Airline muss bei Blitzschlag keine Entschädigungen zahlen
Für die Sicherheit eines Flugzeuges stellt ein Blitzschlag eine ernste Gefahr dar und kann als außergewöhnlicher Umstand dazu führen, dass die Airline bei einer Verspätung zum Beispiel wegen einer Notlandung nicht zahlen muss. Ist der Blitzschlag allerding am vorausgegangen Flug passiert und hatte die Fluggesellschaft genügend Zeit das Flugzeug wieder funktionstüchtig zu machen, ein anderes Flugzeug zu chartern oder kann nicht nachweisen, dass sie alles getan hat um die Verspätung zu vermeiden, sieht es für die Passagiere bezüglich der Entschädigung besser aus.

Nebel als guter Grund nur für Flugzeuge, die UpToDate sind
Starker Nebel am Zielflughafen kann ein außergewöhnlicher Umstand sein, der dazu führt, dass eine Fluglinie keine Entschädigung an ihre Passagiere zahlen muss, wenn es dadurch zu großen Flugverspätungen kommt oder ein Flug überhaupt annulliert wird. Wenn ein Flugzeug aber nur deshalb nicht landen kann, weil es schlecht ausgerüstet ist, so sieht die Sachlage wieder anders aus.

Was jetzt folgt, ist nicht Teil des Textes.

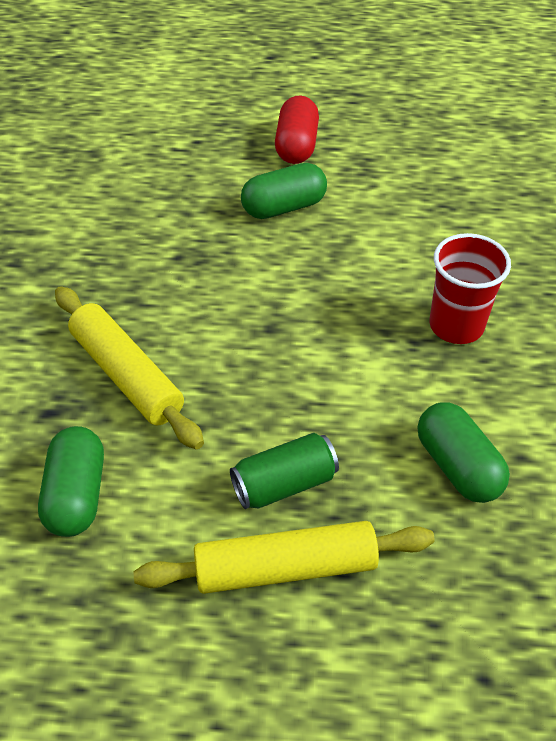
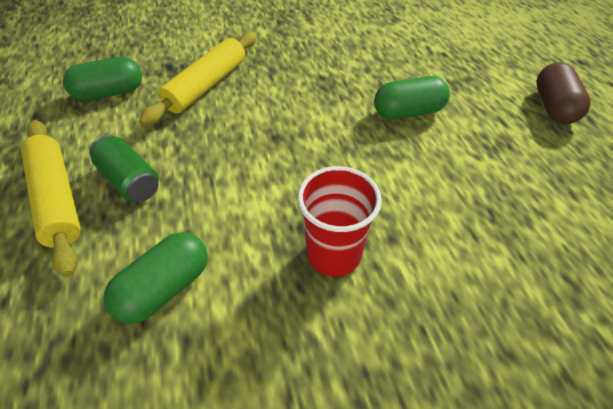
camera: 70 degrees right, 0 degrees up
green capsule [241,163,327,219] -> green capsule turned 60 degrees counterclockwise [374,76,450,120]
red capsule [275,95,319,164] -> none
none -> brown capsule [536,62,591,124]

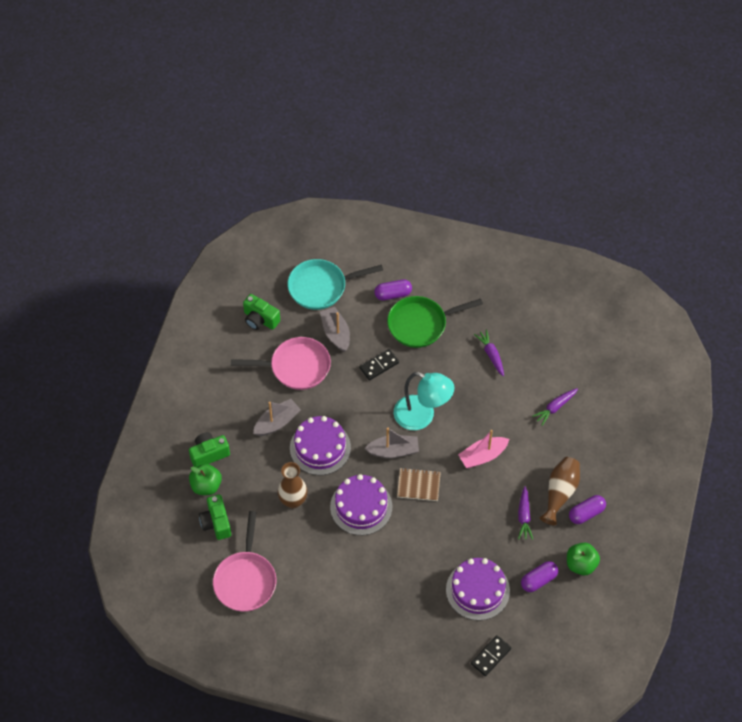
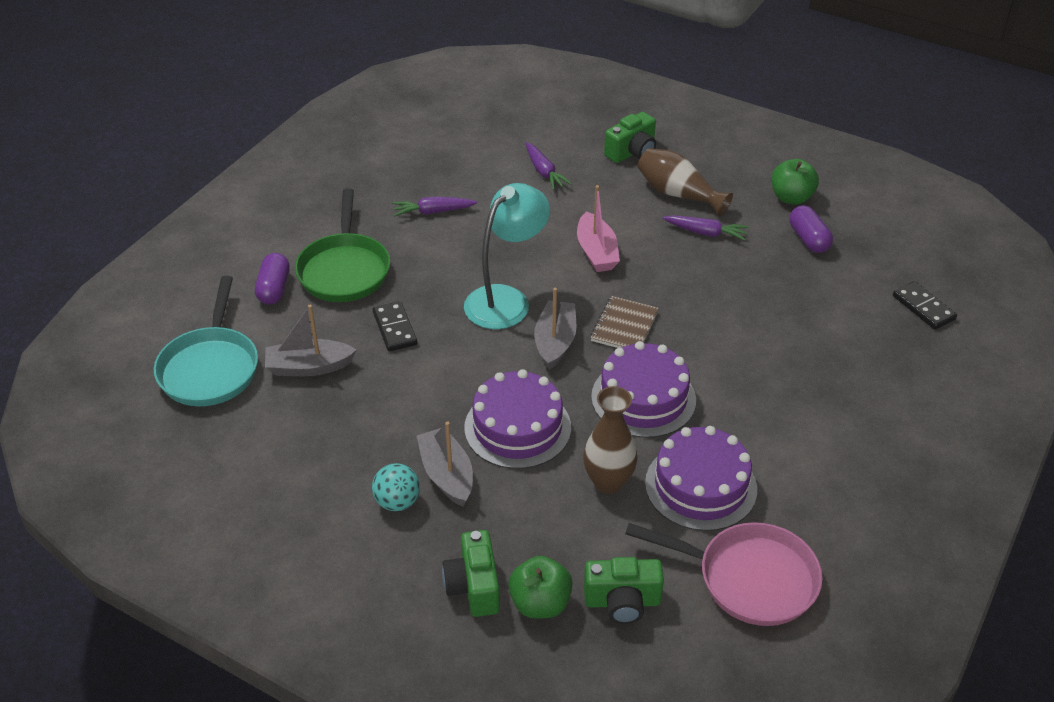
camera: 75 degrees left, 15 degrees down
pink pan [231,337,331,390] -> none
green camera [243,294,280,330] -> green camera moved to [604,112,656,163]
purple cake [446,558,510,621] -> purple cake moved to [645,426,757,531]
purple capsule [569,495,606,524] -> none
none -> turquoise ball [372,463,420,511]

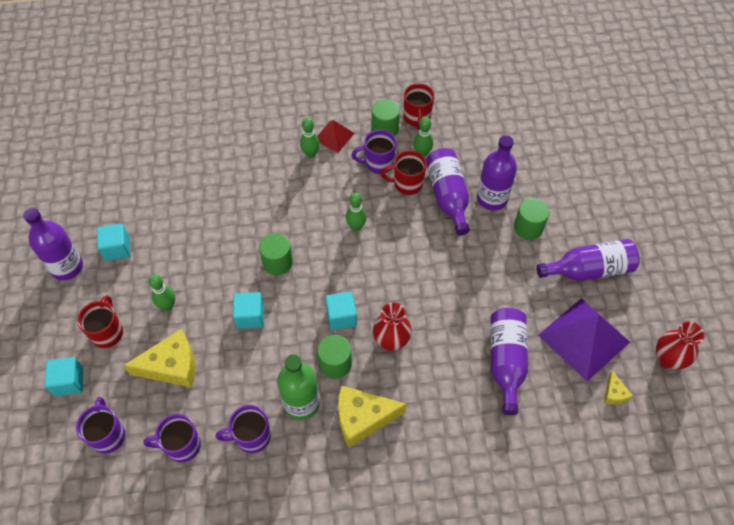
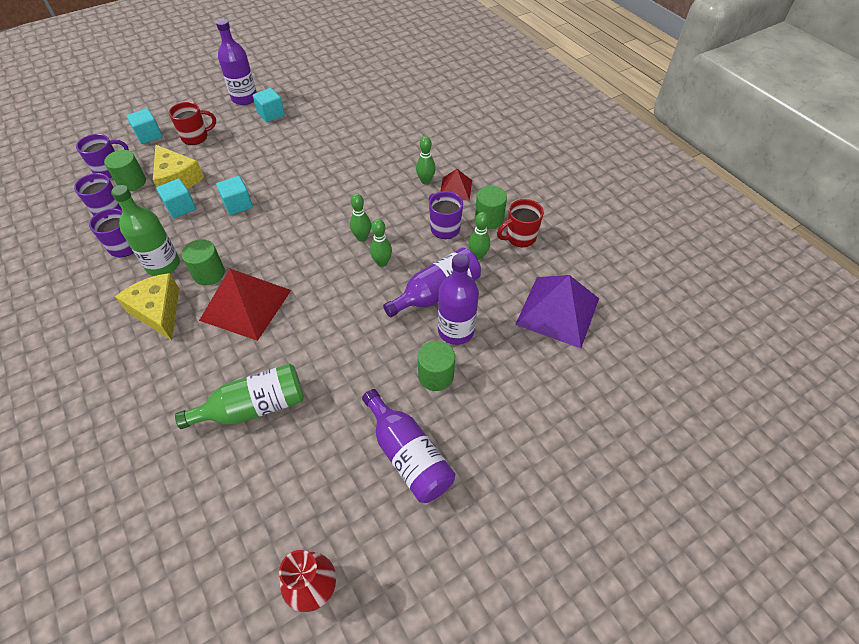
camera: 65 degrees right, 5 degrees down
green bowling pin [149,274,175,311] -> green bowling pin moved to [370,219,392,267]
green cylinder [259,233,293,275] -> green cylinder moved to [104,150,146,191]
turquoise cube [325,292,357,330] -> turquoise cube moved to [156,178,196,218]
red vase [373,302,412,351] -> red pyramid [199,269,291,341]
red mug [380,150,427,195] -> none
purple bottle [490,308,528,415] -> green bottle [175,364,304,429]
purple pyramid [538,298,630,381] -> purple pyramid moved to [515,275,599,348]
yellow cheese [604,370,633,404] -> none

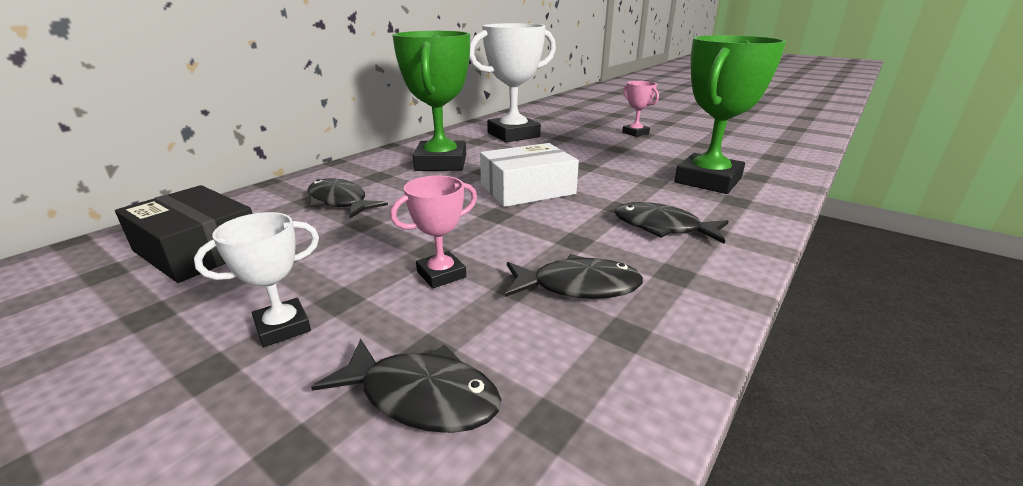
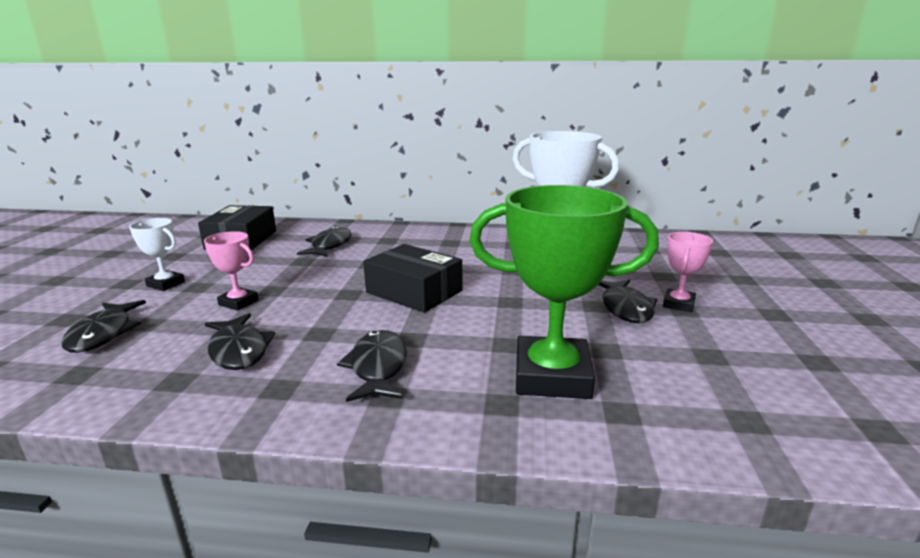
camera: 60 degrees right, 5 degrees down
green trophy [392,31,470,171] -> none
white box [480,143,579,207] -> black box [363,244,462,313]
none -> black fish [599,279,658,323]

Starker Wind bei Start oder Landung bremst Entschädigung
Herrschen am Startflughafen so starke Winde, dass der Hersteller des Flugzeuges für diese Windverhältnisse keine Starterlaubnis gibt, so muss eine Airline keine Entschädigung an seine Passagiere zahlen, auch wenn es dadurch zu großen Verspätungen oder zur Stornierung des Fluges kommt. Die Airline muss aber detailliert darüber Auskunft geben und mit Beweisen belegen, dass der Hersteller bei solchen Windverhältnissen keine Starterlaubnis erteilt.

Schweres Wetter stoppt Entschädigung für Flugverspätung
Außergewöhnlich starker Regen oder Schneefall am Abflugort können ein außergewöhnlicher Umstand sein, warum eine Fluggesellschaft trotz Verspätung oder Streichung eines Fluges keine Entschädigung an die Passagiere des Fluges zahlen muss. Ein Indiz für das Vorliegen eines außergewöhnlichen Umstandes ist die Tatsache, dass auch andere Fluglinien nicht starten konnten.

Gesperrter Luftraum sperrt auch Entschädigung
Wird der Luftraum über dem Abflug- oder dem Zielflughafen gesperrt so stellt das in der Regel einen außergewöhnlichen Umstand dar. Kommt es in der Folge zu einer Flugverspätung oder einer Annullierung eines Fluges, so kann sich die betroffene Fluglinie bei Ansprüchen der Passagiere auf Entschädigung auf die Sperrung des Luftraumes berufen.